Deciding what to do in these situations can very much be efficiently hardcoded using decision trees. No one right now working on self-driving cars dares to use a neural network or any other unexplainable & unbounded ml algorithm for policy. You have to be able to hard code in new edge cases as they emerge. You have to be able to study specific crashes or incidents and then adjust the decision-making scheme to specifically avoid that situation in the future.
Truly, the hardest problem is taking in data from multiple sensors, segmenting it, and then labeling it. All in real-time. The sensors are faulty and super expensive. There are also so many different objects out there. If you actually look at the ancillary startups in this industry. They're not working on "common-sense" general intelligence algorithms. They're working to make better & cheaper lidar. They're working on computer vision problems. They're working on image segmentation.
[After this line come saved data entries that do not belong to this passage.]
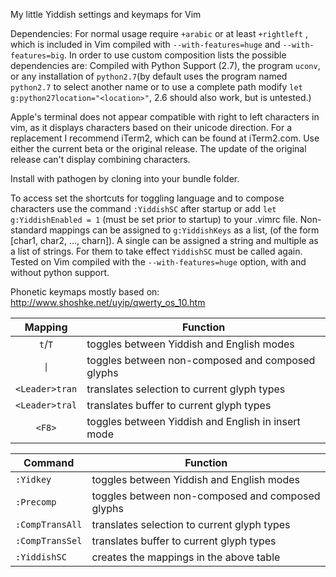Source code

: My little Yiddish settings and keymaps for Vim

Dependencies: For normal usage require `+arabic` or at least `+rightleft` , which is included in Vim compiled with `--with-features=huge` and `--with-features=big`. In order to use custom composition lists the possible dependencies are: Compiled with Python Support (2.7), the program `uconv`, or any installation of `python2.7`(by default uses the program named `python2.7` to select another name or to use a complete path modify `let g:python27location="<location>"`, 2.6 should also work, but is untested.) 

Apple's terminal does not appear compatible with right to left characters in vim, as it displays characters based on their unicode direction. For a replacement I recommend iTerm2, which can be found at iTerm2.com. Use either the current beta or the original release. The update of the original release can't display combining characters.

Install with pathogen by cloning into your bundle folder.

To access set the shortcuts for toggling language and to compose characters use the command
`:YiddishSC` after startup or add `let g:YiddishEnabled = 1` (must be set prior to startup)
to your .vimrc file. Non-standard mappings can be assigned to `g:YiddishKeys` as a list, (of the form [char1, char2, ..., charn]). A single can
be assigned a string and multiple as a list of strings. For them to take effect `YiddishSC`
must be called again. Tested on Vim compiled with the `--with-features=huge` option, with
and without python support.

Phonetic keymaps mostly based on: http://www.shoshke.net/uyip/qwerty_os_10.htm

| Mapping                           | Function                                              |
|:---------------------------------:| ----------------------------------------------------- |
| `t`/`T`                           | toggles between Yiddish and English modes             |
| <code>&#124;</code>               | toggles between non-composed and composed glyphs      |
| <code>&#60;Leader&#62;tran</code> | translates selection to current glyph types           |
| <code>&#60;Leader&#62;tral</code> | translates buffer to current glyph types              |
| <code>&#60;F8&#62;</code>         | toggles between Yiddish and English in insert mode    |


| Command                           | Function                                              |
| --------------------------------- | ----------------------------------------------------- |
| `:Yidkey`                         | toggles between Yiddish and English modes             |
| `:Precomp`                        | toggles between non-composed and composed glyphs      |
| `:CompTransAll`                   | translates selection to current glyph types           |
| `:CompTransSel`                   | translates buffer to current glyph types              |
| `:YiddishSC`                      | creates the mappings in the above table               |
Let's say you're driving through an intersection with a green light, and there's a pedestrian waiting to cross. The robot has the right of way and goes, but suddenly the pedestrian decides to cross in front of the vehicle. Even if the reaction time was 0.00 seconds it's too late to avoid a collision. The problem is the robot didn't anticipate that the pedestrian was going to cross despite not having the right of way. Humans are better at reading social cues than robots. Maybe robots can learn that, but it's a significantly harder problem than path planning and image segmentation. This applies further than pedestrians and also drivers and predicting their behaviors on the road. And if you try to drive cautiously to avoid this potential scenario, you effectively stop and crawl every time you see a pedestrian and are not very useful for moving from point A to point B (not to mention all the pissed off traffic behind you).
The reason it's difficult is because it's an uncontrolled environment, and the robot has to be able to anticipate what other drivers/cyclists/pedestrians will do. Robots have done wonders in controlled environments, but trying to bring them to the real world has always been a struggle.
The standard isn't "perfect under all conditions", it's "better than a human". Humans are, honestly, pretty bad at driving. The bar is not that high, perhaps unfortunately.
Why does a robot driver need to anticipate this? Does a human driver need to?
If I'm walking up to a pedestrian crossing and a car is approaching, I don't just step out into the road, even though I have the right of way. I try to make eye contact with the driver to see if they recognize I'm crossing. They'll often nod or do something similar to signal that they're letting me cross.
A machine has to understand these social cues as well. It might even be helpful if the machine has a way to signal its intentions back to pedestrians.